Albergue Nuestra Señora del Pilar
![20150904_132031[1]](http://198.144.156.169/wp-content/uploads/2015/10/20150904_1320311.jpg?w=225)

Acebo, Spain
Number 7 – Molinaseca – Saturday, September 5, 2015 I walked a short 8 km day today and landed tired and spent in Molinaseca. It appeared to be a town where natives of Spain come to vacation and was very Shi shi and posh. There was only one Municipal Albergue that did not appear to be open and all other inexpensive places were taken. With all the walking back and forth I did to find a place to stay, I could have made it the last 7 kms to Ponferrada, but I finally found the Santa Marina converted chapel as I walked to the outskirts of town. All rooms after the first one in Leon were coed. I found everyone I “spent the night with” to be respectful. The only difficulty with this place was that the bathroom was down on the second floor and the floors were hardwood and very slippery.

Santa Marina
![20150907_082136[1]](http://198.144.156.169/wp-content/uploads/2015/10/20150907_0821361.jpg?w=225)

San Nicholas de Flue
Number 9 – Santiago – Monday September 8, 2015 How did I get from Ponferrada to Santiago you ask? Well another one of those…it is my Camino…stories. In a nut shell…I could have walked for 4 more days to 4 more towns, but those towns were in the middle of nowhere and Ponferrada was/is a large city with a train and a bus station. Without much Spanish and knowledge of the region, I was worried that I might not make it back for my flight on September 12th. So…I jettisoned myself on the bus right to the end! I found a place to stay called Roots and Boots. When I arrived I was so exhausted and upset that I told the owners I would only be staying 1 night. It turned out to be a beautiful place and I ended up staying for 5 days. For some reason I did not take a picture with the view from my bunk bed. Maybe it was because I didn’t want to admit that I had to leave. Anyway…whatever the reason…here is a picture of one of the rooms from their website. This one is on the second floor facing the The Cathedral of Santiago de Compostela and mine was on the ground floor facing the garden. I said goodbye to my last bunk at 11 am on Saturday September 12, 2015 and headed off to the airport to begin my journey home to my own comfy bed.

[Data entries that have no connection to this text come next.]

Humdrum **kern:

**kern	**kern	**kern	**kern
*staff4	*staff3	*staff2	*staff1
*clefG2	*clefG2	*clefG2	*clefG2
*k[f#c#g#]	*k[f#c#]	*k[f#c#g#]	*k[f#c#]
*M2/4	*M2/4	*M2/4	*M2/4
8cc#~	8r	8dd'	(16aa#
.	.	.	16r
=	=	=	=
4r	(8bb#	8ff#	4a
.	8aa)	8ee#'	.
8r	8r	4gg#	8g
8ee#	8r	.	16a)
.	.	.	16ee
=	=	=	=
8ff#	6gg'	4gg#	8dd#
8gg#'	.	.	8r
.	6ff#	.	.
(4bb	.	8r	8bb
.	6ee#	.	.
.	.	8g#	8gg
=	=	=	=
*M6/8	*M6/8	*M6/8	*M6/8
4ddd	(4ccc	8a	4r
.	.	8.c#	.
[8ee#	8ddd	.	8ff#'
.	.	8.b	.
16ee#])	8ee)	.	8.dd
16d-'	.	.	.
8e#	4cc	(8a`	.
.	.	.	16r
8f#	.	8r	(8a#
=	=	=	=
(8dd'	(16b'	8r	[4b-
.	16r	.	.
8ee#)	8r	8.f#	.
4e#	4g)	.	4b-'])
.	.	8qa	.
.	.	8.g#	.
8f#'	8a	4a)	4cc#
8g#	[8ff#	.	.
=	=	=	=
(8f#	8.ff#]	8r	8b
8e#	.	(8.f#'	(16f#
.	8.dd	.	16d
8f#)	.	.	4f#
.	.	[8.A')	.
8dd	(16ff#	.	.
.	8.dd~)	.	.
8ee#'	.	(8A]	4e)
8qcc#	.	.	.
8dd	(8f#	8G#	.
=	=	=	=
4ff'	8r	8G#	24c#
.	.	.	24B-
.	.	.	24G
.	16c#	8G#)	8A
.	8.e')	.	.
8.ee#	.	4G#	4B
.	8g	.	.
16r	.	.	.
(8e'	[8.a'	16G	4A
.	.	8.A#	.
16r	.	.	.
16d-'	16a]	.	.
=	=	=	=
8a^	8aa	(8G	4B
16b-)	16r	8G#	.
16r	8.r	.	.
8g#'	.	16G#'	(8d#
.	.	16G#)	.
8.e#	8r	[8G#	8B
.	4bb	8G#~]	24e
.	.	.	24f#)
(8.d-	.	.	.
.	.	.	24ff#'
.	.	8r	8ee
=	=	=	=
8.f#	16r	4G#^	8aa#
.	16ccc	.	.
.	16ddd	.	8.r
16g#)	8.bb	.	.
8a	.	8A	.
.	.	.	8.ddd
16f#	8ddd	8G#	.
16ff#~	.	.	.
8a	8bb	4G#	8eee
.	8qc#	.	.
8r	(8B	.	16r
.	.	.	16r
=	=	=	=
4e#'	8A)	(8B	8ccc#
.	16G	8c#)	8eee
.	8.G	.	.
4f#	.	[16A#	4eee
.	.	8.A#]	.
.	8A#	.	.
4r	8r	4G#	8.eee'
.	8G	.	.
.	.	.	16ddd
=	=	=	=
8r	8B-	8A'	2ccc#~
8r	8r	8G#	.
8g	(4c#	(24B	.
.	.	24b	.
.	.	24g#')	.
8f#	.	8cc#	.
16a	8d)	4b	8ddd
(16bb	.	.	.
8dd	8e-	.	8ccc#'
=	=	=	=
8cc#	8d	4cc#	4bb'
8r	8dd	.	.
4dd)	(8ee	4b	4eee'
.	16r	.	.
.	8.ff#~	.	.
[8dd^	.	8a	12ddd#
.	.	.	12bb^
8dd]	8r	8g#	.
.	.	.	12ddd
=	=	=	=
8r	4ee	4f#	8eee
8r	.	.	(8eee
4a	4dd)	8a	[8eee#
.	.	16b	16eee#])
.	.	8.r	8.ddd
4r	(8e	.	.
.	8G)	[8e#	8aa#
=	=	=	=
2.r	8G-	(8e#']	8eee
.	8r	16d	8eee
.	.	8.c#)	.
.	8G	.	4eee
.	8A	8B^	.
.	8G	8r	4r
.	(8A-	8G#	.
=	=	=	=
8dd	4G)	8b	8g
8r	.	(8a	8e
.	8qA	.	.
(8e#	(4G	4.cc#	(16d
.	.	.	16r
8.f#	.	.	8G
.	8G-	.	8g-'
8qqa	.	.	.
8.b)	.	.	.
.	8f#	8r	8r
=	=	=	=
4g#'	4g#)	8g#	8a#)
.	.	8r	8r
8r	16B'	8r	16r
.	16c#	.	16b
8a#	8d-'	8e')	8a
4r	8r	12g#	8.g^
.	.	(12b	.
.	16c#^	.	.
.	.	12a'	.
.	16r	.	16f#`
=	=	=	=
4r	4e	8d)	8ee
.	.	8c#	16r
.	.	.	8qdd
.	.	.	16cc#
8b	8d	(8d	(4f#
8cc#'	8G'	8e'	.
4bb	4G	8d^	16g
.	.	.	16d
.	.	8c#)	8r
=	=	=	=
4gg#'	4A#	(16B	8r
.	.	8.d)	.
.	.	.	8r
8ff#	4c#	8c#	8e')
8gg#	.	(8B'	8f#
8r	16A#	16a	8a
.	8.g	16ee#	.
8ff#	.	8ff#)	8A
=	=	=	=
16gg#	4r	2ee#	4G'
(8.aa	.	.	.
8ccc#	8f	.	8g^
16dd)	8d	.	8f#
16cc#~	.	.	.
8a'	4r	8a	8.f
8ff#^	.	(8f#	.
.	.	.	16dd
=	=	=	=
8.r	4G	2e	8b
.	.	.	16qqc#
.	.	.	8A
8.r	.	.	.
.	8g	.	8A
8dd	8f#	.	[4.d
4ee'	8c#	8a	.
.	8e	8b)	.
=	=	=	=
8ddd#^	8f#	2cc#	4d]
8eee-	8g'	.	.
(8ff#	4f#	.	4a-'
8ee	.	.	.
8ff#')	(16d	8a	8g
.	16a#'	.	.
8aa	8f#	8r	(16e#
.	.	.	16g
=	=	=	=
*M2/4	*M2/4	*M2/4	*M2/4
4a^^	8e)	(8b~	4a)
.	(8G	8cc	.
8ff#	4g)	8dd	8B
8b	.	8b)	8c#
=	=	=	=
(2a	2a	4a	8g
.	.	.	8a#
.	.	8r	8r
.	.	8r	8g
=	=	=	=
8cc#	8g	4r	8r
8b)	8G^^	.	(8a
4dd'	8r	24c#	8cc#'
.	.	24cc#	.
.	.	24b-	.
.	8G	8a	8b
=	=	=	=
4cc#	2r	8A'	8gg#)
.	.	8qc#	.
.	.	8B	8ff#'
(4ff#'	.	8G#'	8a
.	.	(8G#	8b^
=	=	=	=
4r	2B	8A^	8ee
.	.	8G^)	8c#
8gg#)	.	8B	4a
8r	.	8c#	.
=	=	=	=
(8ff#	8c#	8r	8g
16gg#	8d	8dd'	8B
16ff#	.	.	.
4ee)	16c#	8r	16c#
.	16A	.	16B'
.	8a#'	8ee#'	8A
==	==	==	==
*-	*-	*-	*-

Singular Hostel Roots and Boots
All in all I had a great sleep in all the beds I met. After 6+ hours of walking or ??km, finding and claiming your bed is like staking claim for land during the gold rush. When you fall into it, it is like falling into a pillow top, triple layer, chocolate cake. I am lucky though because I am not one of those people who has to sleep in their own bed to get a good nights rest. This was an adventure on many levels and an adventure in sleep was just one part of the larger journey.
I hope you enjoyed the view from my bottom bunk.

Great post! I too have stayed in some of these albergues. My favourite would be Alfredo’s in Molinaseca. What a town! I’ve stayed in Pilar’s in 2012 but it looks like it has had some work done since then. Least favourite would be San Javier. Boy, those floorboards would wake you up at night!
Next time I will have to check out Alfredo’s and maybe the convent on the other side of town in Astorga. Yes floors were very creaky and I stayed there for two nights!!
Oh but you have already stayed in Alfredo’s place 🙂 He owns Santa Marina in Molinaseca.
OH!!! right! The “man” Alfredo…yes : ) They were lovely and welcoming there.